▶ _EXERCISE SET_:
a. In the Hurricane Helene memoir, what did the writer and friends call the secluded patch near the Gulf?
b. Continue the Hurricane Helene memoir from its last sentence.
*** Opening of TEXT SECTION ***
Paradise lost
A reflection on luck, loss and childhood in the wake of Hurricane Helene
February 26, 2025 | memoir by Delaney Starling
This story is from Atrium’s Winter 2024 magazine, which released December 2024.
St. Petersburg has been in the direct path of more hurricanes than I can count. I’ve watched, eyes glued to The Weather Channel, the path of certain destruction zero in on my home, then veer toward someone else’s.
I was lucky, and I knew it. The phrase “I live where you vacation” was the mantra of St. Pete’s youth. No matter how bad life got, I could hold on to my good fortune of growing up in a place with pristine beaches, the best fried grouper and an endless supply of cloudless days. But luck doesn’t last forever. On Sept. 25, I had all the luck in the world. That changed overnight.
The morning after Hurricane Helene tore through the Gulf of Mexico, my mom called to tell me impossible things.
“We got 4 feet of seawater in the house,” she said. “Everything on the first floor is destroyed.”
My childhood photos, waterlogged, drifted aimlessly around my bedroom, the little girl in the pictures unaware of the devastation facing her grown-up self.
I envied her.

My next thought was for my second home, a place steps from the Gulf that I frequented when luck was inexhaustible. We called the secluded, lush patch “The Garden.” Nearly every weekend after I turned 15, my friends and I would follow the footpath made by teenagers before us, soft sand squeaking with every step of our tanned feet, on a pilgrimage to the mecca of renegade experimentation. To tourists, this sacred space might have looked like little more than a cluster of tropical flora. But The Garden meant everything to us and thousands of other teens who called St. Pete home, shielding us from authority figures.
*** Close of TEXT SECTION ***
*** Opening of INFORMATION PROVIDED ***
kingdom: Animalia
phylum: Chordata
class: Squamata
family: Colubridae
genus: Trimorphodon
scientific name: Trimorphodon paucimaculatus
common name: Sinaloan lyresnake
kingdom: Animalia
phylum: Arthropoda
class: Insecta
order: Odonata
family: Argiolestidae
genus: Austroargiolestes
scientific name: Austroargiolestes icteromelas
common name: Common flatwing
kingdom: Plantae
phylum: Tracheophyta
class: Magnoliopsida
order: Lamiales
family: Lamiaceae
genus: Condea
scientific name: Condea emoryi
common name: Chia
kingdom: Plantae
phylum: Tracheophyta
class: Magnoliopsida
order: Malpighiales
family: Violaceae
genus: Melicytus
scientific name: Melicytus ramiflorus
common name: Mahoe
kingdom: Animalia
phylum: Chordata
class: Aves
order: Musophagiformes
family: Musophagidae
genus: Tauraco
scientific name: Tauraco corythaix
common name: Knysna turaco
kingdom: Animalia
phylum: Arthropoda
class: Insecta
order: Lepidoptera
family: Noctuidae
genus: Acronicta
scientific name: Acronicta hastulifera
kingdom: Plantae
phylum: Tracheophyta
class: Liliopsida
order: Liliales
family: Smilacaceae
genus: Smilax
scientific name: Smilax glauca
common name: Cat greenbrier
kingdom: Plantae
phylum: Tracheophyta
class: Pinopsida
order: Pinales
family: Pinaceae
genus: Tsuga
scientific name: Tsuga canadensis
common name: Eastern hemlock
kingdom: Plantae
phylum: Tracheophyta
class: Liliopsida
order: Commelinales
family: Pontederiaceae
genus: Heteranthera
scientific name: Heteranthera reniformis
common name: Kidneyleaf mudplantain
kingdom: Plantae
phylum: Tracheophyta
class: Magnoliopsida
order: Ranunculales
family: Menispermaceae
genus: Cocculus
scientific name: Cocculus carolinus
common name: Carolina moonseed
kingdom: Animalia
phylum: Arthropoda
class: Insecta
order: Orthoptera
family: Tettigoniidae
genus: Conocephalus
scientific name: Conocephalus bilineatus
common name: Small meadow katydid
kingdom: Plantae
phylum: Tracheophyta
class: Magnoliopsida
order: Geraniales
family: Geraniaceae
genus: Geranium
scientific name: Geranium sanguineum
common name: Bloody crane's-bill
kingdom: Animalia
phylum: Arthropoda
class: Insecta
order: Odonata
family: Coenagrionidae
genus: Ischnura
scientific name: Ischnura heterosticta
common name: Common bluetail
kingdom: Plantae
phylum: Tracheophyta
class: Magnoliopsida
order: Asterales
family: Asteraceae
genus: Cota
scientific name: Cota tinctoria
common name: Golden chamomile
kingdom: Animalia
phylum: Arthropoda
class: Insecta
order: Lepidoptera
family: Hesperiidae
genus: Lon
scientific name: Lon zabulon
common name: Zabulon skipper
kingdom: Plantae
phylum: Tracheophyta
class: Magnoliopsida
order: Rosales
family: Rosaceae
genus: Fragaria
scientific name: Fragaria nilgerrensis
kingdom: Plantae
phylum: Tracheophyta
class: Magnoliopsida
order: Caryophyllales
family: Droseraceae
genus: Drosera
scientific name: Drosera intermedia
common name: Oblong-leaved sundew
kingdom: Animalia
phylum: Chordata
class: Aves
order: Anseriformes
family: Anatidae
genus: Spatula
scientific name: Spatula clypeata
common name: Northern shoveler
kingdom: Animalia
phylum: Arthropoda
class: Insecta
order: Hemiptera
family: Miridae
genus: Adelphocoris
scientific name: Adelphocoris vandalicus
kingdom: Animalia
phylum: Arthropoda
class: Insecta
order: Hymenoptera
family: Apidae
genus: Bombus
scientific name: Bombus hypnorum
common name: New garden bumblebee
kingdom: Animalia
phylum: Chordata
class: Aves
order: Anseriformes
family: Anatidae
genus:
*** Close of INFORMATION PROVIDED ***
▶ _SOLVED TASKS_:
a. "The Garden."

b.
Walking through the archway formed by a low-hanging sea grape, we reached our refuge. The smell of Australian Gold tanning lotion and lingering traces of past joints made my blood move faster and colors seem brighter. We always sat in the same spot near the rocks that kept our teenage Eden from being swept away into the Gulf. We spent our days in The Garden doing whatever our parents forbade. The music could always be louder; we could always have one more drink. Basking under the afternoon sun, we were steeped in a feeling of naive immortality that I only noticed once it left. Our freckles could never become skin cancer. We would be friends forever.
The last time I went to The Garden was shortly before Helene, the storm that would bury it under two feet of sand and strip its sea grapes bare. I went alone just before sunset. I wanted to visit my memories. Looking across the water, waiting for the sky and ocean to become one in the last slivers of light, I had a distinct feeling our luck was about to run out. The sea would swallow us, and it would have every right.